_WHAT YOU NEED TO DO_: Each line of the records containing "root" is to be copied out and returned.

Saved entries

● ● ● ●

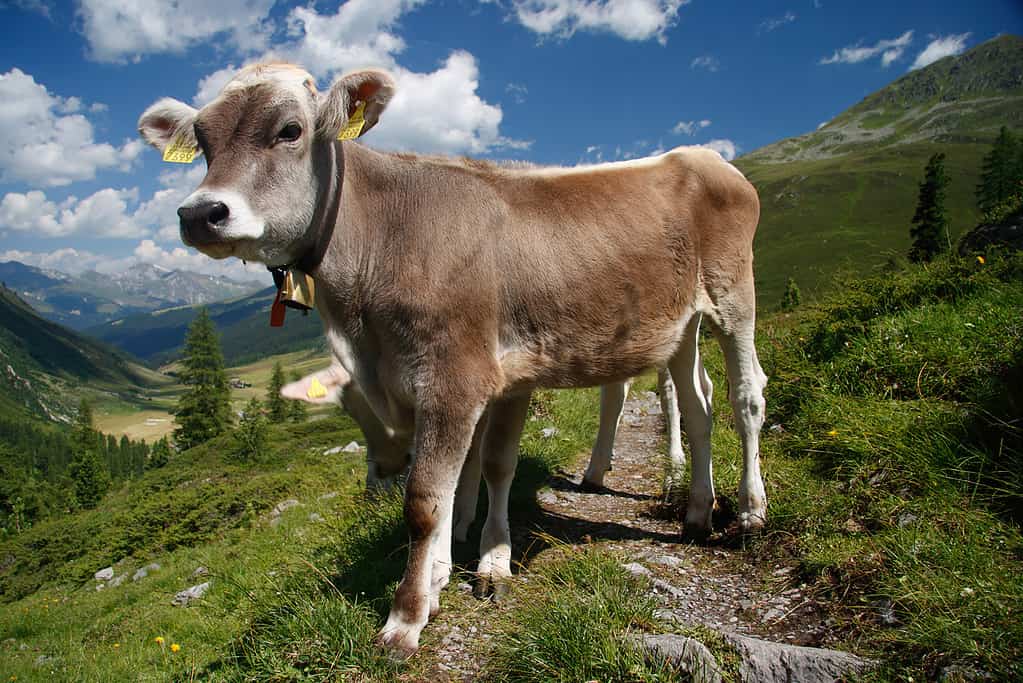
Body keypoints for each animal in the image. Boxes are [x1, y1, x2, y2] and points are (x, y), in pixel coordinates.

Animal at [137, 62, 767, 656]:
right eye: (203, 142)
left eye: (289, 130)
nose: (199, 213)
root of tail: (705, 157)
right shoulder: (441, 379)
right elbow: (458, 475)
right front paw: (444, 572)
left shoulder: (458, 375)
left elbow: (433, 495)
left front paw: (409, 616)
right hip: (678, 325)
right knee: (698, 407)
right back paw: (696, 510)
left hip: (733, 296)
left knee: (746, 398)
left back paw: (750, 511)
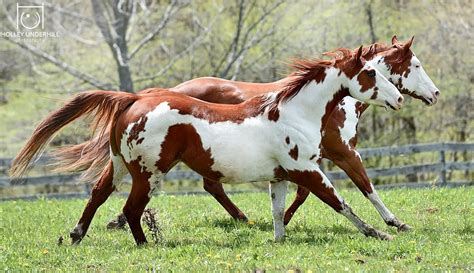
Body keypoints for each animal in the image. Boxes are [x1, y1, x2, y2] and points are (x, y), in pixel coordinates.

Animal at [11, 46, 404, 244]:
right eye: (371, 73)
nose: (399, 98)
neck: (293, 113)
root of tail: (135, 99)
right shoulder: (306, 170)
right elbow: (342, 204)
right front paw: (381, 231)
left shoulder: (280, 176)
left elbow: (279, 213)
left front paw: (277, 240)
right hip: (148, 174)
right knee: (132, 209)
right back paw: (148, 245)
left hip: (121, 166)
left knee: (98, 195)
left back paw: (77, 235)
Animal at [104, 35, 440, 232]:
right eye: (416, 65)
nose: (435, 93)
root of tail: (149, 96)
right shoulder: (342, 154)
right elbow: (364, 188)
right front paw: (394, 222)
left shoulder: (311, 161)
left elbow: (301, 195)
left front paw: (283, 222)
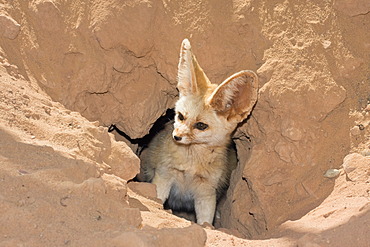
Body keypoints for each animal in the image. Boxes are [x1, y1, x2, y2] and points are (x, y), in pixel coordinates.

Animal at [140, 39, 258, 226]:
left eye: (201, 125)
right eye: (180, 116)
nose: (176, 136)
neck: (191, 164)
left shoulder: (206, 193)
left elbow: (205, 223)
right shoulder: (164, 176)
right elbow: (157, 201)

● ● ● ●

_PROBLEM SOLUTION_:
root of tail: (705, 157)
root of tail: (135, 99)
root of tail: (149, 96)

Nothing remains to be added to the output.